Onun içindir ki sevda demişler aşk demişler ismine...
Senin aşkınla şad olan gönlüm sensizliğe mahkûm olsa da MAHŞER'e kadar içinde bulunduğum ahvalden müşteki değilim zerre kadar...
Bilirim. Gül gibidir miski amber gibidir aşk.
Tıpkı Yusuf'a benzer...
Kokusunu almaya ise ancak bir Yakup ister...
Sevgiliye söyleyin her şeyi alıp gelsin
Gönül tahtımı ona elimle vereceğim.
Bakışlarıyla beni durmadan yakıp delsin
Aşkıyla o sonsuza "mahşer"e ereceğim.
Esrar Dede'den başlayıp Şeyh Galib'e III.Selim'le birlikte Saray'a uzanan ince uzun bir yoldur bu.

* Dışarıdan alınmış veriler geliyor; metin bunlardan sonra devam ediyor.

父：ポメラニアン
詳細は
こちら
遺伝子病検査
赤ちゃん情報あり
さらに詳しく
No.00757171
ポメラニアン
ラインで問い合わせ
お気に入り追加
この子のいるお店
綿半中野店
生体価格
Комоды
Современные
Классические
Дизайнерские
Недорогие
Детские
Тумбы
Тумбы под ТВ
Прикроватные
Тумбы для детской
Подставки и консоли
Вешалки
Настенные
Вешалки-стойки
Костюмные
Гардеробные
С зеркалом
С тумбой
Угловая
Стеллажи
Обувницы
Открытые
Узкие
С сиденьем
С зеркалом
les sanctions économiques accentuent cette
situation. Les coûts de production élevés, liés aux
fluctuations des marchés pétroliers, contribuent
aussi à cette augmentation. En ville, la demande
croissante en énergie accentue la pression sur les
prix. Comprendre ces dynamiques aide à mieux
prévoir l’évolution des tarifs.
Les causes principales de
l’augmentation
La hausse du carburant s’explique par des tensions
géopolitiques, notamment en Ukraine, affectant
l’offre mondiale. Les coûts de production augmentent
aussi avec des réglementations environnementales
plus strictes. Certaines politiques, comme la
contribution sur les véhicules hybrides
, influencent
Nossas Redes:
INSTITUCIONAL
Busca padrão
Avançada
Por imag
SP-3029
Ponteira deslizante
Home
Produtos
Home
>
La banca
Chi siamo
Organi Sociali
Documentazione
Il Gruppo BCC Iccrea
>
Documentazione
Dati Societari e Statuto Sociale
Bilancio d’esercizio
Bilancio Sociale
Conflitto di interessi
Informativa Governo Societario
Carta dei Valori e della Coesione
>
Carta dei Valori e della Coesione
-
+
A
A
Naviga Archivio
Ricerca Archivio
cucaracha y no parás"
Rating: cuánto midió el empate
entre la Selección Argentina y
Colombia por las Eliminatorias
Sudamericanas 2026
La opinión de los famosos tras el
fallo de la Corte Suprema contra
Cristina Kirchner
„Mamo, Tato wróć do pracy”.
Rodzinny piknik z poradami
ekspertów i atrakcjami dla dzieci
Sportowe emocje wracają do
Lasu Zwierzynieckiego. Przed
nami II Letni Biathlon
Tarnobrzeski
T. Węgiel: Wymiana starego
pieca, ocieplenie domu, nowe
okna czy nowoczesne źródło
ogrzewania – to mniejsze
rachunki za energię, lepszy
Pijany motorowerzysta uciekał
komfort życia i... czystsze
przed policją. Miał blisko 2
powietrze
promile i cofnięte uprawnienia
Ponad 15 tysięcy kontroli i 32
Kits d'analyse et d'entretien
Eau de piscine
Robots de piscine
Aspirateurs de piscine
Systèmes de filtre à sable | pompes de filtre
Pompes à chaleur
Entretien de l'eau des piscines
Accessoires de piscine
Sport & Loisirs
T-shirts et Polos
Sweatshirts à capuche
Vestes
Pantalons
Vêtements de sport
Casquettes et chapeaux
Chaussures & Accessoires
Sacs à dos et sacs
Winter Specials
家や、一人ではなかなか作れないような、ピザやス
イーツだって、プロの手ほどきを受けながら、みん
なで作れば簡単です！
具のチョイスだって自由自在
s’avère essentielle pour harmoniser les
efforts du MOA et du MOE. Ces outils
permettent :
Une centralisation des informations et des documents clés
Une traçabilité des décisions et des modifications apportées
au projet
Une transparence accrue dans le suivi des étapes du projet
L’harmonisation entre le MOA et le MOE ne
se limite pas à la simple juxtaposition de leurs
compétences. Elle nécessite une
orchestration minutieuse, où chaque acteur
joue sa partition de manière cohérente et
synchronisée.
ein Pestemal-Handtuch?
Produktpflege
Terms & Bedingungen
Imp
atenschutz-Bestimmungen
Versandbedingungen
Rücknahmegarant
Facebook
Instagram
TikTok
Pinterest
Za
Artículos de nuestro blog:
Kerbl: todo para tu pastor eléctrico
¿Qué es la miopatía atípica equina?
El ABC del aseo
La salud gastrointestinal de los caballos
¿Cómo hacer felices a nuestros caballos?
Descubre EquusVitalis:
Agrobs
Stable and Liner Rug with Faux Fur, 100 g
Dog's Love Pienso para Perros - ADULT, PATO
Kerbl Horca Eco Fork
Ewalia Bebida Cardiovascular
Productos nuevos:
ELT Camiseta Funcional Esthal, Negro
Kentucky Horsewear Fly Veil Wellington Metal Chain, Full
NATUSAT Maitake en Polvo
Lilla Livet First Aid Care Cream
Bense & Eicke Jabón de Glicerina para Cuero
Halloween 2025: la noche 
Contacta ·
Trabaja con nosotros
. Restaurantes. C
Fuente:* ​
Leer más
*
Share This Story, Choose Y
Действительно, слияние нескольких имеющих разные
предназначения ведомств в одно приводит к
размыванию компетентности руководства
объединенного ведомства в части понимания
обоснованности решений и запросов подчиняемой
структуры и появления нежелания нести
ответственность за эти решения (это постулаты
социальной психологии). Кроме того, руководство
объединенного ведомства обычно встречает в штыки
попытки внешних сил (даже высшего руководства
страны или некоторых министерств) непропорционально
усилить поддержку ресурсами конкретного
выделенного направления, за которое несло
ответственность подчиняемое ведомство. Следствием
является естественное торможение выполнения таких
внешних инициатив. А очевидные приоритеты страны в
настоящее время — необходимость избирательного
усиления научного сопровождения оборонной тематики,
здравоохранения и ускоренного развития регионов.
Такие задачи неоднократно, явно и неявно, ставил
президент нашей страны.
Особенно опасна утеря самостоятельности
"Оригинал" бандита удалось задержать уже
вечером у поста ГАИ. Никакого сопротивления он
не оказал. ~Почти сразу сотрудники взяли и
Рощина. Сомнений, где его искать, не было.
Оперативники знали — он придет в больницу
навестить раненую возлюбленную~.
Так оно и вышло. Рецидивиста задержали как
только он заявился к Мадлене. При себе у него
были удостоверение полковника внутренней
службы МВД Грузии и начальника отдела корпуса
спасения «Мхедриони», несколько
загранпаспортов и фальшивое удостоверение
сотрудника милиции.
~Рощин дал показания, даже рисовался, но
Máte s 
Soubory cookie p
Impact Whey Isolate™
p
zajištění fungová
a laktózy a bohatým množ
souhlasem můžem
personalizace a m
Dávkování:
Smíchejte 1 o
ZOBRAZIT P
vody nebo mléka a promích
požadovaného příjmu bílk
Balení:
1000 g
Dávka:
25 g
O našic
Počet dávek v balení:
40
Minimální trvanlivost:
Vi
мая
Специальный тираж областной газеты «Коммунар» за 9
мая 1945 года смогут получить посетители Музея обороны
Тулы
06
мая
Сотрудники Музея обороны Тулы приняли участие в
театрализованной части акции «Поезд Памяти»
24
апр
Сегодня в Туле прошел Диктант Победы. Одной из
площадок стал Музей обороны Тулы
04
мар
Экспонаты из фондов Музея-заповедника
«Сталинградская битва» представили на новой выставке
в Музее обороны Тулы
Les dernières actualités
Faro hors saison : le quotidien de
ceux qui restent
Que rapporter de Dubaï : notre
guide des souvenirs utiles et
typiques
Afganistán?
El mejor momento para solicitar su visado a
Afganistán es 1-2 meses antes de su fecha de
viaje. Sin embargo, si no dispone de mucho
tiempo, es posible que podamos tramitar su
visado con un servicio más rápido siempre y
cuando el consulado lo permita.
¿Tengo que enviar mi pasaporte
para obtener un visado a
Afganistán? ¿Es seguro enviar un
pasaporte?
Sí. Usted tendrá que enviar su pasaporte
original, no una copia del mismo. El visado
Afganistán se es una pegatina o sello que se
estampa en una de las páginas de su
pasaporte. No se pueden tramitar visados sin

Şeyh Galib'le Beyhan Sultan'ın mahşere ertelenen aşklarını esrarlı kılan bir yol...
İnsanın gönlünde yaşadığı sevda mahşerine değilse ve temelinde şükür yoksa o aşk geçicidir.
Âşık sevdiğine tamamen teslim olmadıktan sonra onun için her türlü fedakârlığı göze alabilecek kadar sevmiyorsa; sevdiğine hiçbir şekilde doyamıyor kıyamıyorsa; sevdiğini yanındayken bile özleyebiliyorsa işte o aşk kalıcıdır ve gerçektir.
Günümüzde yaşanan aşkların çoğunda insanlar sonlu olan dünyaya bağlanır ve asıl önemli olan sonsuzu ıskalarlar.
Aslolan sonlu olan dünya değil; sonsuz olan mahşer ve Yüce Yaradan'ın rızasıdır..
Dünyada mutlak mutluluk yoktur; insan dünyaya mutlu olmak için değil bir imtihan için gelmiştir.
Mahşerine sevdayı göze alabilenler bir anlamda "vuslatı mahşere erteleyebilendir."
Vuslatı mahşere erteleyebilmek büyük bir hasreti de sonlu olanda göze alabilmektir.
İşte böyle bir aşktır Şeyh Galib'in Beyhan Sultan'a aşkı...
Allah herkese sonlu olanda Şeyh Galib'in yaşadığı gibi bir aşkı yaşamayı; Mevlânâ'yı Mevlânâ yapan Şems ve Şeyh Galib'i Şeyh Galib yapan Esrar Dede gibi bir dostu nasip etsin.